Demokrasi pasca reformasi di Indonesia membuka lebar kesempatan bagi etnis Tionghoa untuk berpolitik. Menjadi ajang pembuktian walau banyak juga yang gagal.
Tahun ini adalah pengalaman pertama Yandi, 34, duduk sebagai anggota DPRD di Pontianak, Kalimantan Barat, setelah maju sebagai calon legislatif dalam pemilu 2014.
Yandi, anak keempat dari empat bersaudara, ini memang bertekad untuk berkarir di dunia politik sejak sepuluh tahun lalu.
Dia pun pernah berganti-ganti partai dari Partai Republikan, Golkar, dan yang terakhir Gerindra.
Pilihan berkarir di dunia politik diakuinya bukanlah pilihan yang umum bagi pemuda Tionghoa di Pontianak.

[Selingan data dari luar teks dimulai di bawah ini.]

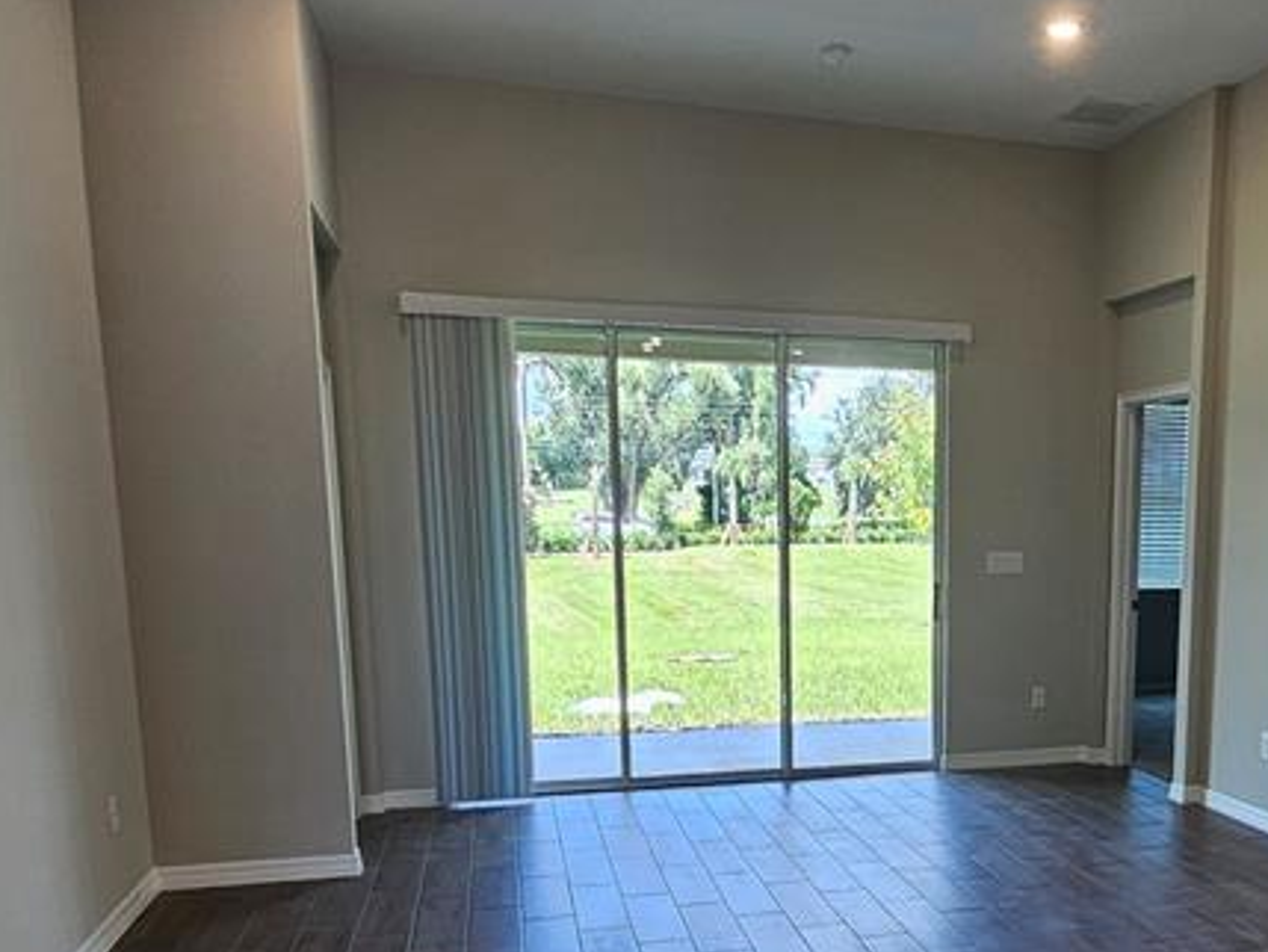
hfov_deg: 55.9
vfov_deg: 43.6
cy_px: 745
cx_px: 928
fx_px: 1136
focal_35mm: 31
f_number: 2.2
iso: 50
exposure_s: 1/60
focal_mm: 2.2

Keluarga dan tiga saudaranya yang sibuk berbisnis pernah menentang keputusan yang 'di luar kebiasaan' itu.
Namun dia sudah membulatkan niat: "Karena saya ingin menyumbang gagasan dan pemikiran. Jika hanya disampaikan ke pemerintah, implementasinya belum tentu jalan. Karena itu lebih baik terjun langsung."
Ambisi Yandy cukup tinggi: menjadi presiden pada 2030 mendatang adalah cita-cita jangka panjangnya.
Ikut berpesta
Dia tak sendiri, calon-calon politisi dari etnis Tionghoa dalam pemilu kali ini sudah banyak bermunculan baik di tingkat daerah hingga nasional.

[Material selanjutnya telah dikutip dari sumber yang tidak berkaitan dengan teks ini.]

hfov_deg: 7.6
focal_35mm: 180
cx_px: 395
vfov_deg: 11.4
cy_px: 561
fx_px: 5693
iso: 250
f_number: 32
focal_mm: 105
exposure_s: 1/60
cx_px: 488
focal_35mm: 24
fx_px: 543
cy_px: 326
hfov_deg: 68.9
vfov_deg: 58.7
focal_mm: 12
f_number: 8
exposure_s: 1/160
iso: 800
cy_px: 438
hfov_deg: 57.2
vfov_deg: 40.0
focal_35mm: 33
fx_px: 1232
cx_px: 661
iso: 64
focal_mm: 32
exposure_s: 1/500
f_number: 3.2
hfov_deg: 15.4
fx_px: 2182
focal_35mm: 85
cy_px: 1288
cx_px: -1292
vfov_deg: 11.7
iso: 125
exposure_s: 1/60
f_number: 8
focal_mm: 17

Pesta demokrasi menjadi kemewahan yang akhirnya dirasakan warga keturunan Tionghoa yang berpuluh-puluh tahun dikekang aktivitas politiknya.

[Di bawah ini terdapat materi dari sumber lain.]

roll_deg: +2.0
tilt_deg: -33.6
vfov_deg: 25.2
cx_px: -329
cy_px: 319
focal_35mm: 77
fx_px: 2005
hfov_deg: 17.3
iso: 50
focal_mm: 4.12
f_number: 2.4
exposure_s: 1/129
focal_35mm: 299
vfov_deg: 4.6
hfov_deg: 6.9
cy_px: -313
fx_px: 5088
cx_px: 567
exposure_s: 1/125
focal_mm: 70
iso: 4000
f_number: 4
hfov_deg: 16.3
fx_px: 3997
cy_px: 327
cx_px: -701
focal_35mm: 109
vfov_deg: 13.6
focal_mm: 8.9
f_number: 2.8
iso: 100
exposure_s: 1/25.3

Taipan media Hary Tanoesoedibyo misalnya dalam pemilu kali ini tak ragu untuk terjun ke politik praktis dengan mendeklarasikan dirinya sebagai calon wakil presiden keturunan Tionghoa pertama lewat Partai Hanura.
Hary lalu 'membelot' mendukung Prabowo, setelah Hanura menyatakan dukungan ke Joko Widodo.